Ressource
Une municipalité peut-elle interdire aux enfants de jouer dans la rue et de faire du bruit? Me Vrouyr Makalian a offert des précisions à ce sujet, au cours de la journée intitulée Bâtir une ville en santé – Un rôle gagnant pour les élus, organisée le 12 mai par l’Association de la santé publique du Québec (ASPQ).
Le jeu libre est très important pour permettre aux enfants d’être actifs et les rues tranquilles et les ruelles y sont propices. Mais parfois, des citoyens se plaignent du bruit ou une municipalité inflige une contravention parce que les jeunes jouent dans la rue.
Le bruit des enfants qui jouent dehors n’est pas une nuisance
« La jurisprudence indique que les tribunaux québécois ne considèrent pas le jeu des enfants comme étant un trouble de voisinage. Une reconnaissance similaire dans les règlements municipaux serait donc cohérente », a souligné Vrouyr Makalian, avocat et associé chez CAMLEX, un groupement nominal d’avocats. Il a cité en exemple une décision de la juge Michèle Pauzé de la Cour du Québec, rendue en 2009. La juge a précisé que le bruit des enfants qui jouent dehors n’est pas de nature à nuire à la quiétude des gens du voisinage, parce qu’il est normal que les enfants lorsqu’ils sont nombreux, parlent fort ou crient. Elle a déclaré qu’elle ne pouvait donc retenir leur geste comme étant fautif.
En 2013, le juge Simard, de la Cour du Québec, a tranché de façon similaire dans une cause opposant un citoyen à son voisin, parce que les enfants de ce dernier faisaient du bruit en se baignant dans la piscine. « Le juge a déclaré que le bruit d’enfants qui se jettent bruyamment à l’eau, n’est pas un élément suffisant pour constituer une cause en vertu d’un trouble de voisinage, a souligné Me Makalian. Quant à la Cour suprême, elle a précisé que, pour invoquer un trouble de voisinage, il faut que les inconvénients aient un caractère anormal et exorbitant. Les juges comprennent donc très bien que le bruit des enfants, c’est normal », a-t-il poursuivi.
Me Makalian a ajouté que l’arrondissement de Saint-Laurent, à Montréal, a un règlement qui précise que le bruit des voitures n’est pas considéré comme un bruit nuisible. « S’il y a un consensus là-dessus, on peut peut-être en arriver à un consensus que les enfants qui jouent dans la rue, ce n’est pas la fin du monde non plus, » a dit l’avocat, sourire en coin.

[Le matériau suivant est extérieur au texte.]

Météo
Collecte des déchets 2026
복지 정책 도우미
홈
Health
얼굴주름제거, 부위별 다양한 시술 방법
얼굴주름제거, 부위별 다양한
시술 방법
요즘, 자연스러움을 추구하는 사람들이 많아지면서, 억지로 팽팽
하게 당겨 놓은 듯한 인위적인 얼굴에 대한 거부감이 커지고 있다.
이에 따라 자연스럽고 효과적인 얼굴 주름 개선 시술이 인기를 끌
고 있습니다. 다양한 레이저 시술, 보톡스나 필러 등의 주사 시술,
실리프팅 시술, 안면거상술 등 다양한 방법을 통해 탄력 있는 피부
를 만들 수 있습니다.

Jouer dans la rue : inspirons-nous de Kingston, dit une juge de la cour municipale de DDO
Quant aux règlements qui empêchent les enfants de jouer dans la rue, Me Makalian s’appuie sur un jugement de la Cour municipale de Dollard-des-Ormeaux, pour déclarer qu’ils ne sont pas acceptables. « On n’a pas le droit d’avoir de tels règlements comme l’a souligné en 2011, la juge Nathalie Accoun de la Cour municipale de Dollard-des-Ormeaux », a-t-il insisté. Dans ce cas, la plainte d’une voisine avait entraîné une amende de 75 $ infligée à un parent qui jouait au hockey dans un croissant de rue avec plusieurs enfants.
L’article du règlement municipal de Dollard-des-Ormeaux indique que les enfants ne peuvent pas jouer dans la rue sauf si c’est une « rue de jeu ». Or, aucune rue de ce type n’ayant été désignée ainsi à Dollard-des-Ormeaux, la juge a estimé qu’il était prohibitif et discriminatoire d’interdire le hockey dans la rue. Elle a même suggéré que la municipalité s’inspire de Kingston, en Ontario, où le hockey est permis dans certaines rues peu passantes, quand l’éclairage est suffisant. « La juge a invalidé la contravention, mais elle n’a pas le pouvoir d’invalider le règlement », a précisé Me Malakian.
L’argument du Code de la sécurité routière pour empêcher le jeu dans la rue ne tient pas la route non plus, soutient Me Malakian. « L’article 500 du Code précise qu’on ne peut pas entraver la circulation. Or, les enfants qui jouent dans une rue résidentielle où la vitesse est limitée ne représentent pas une grande entrave à la circulation. Donc il y a moyen de permettre le jeu dans la rue sans enfreindre la Code de la sécurité routière », a exposé l’avocat.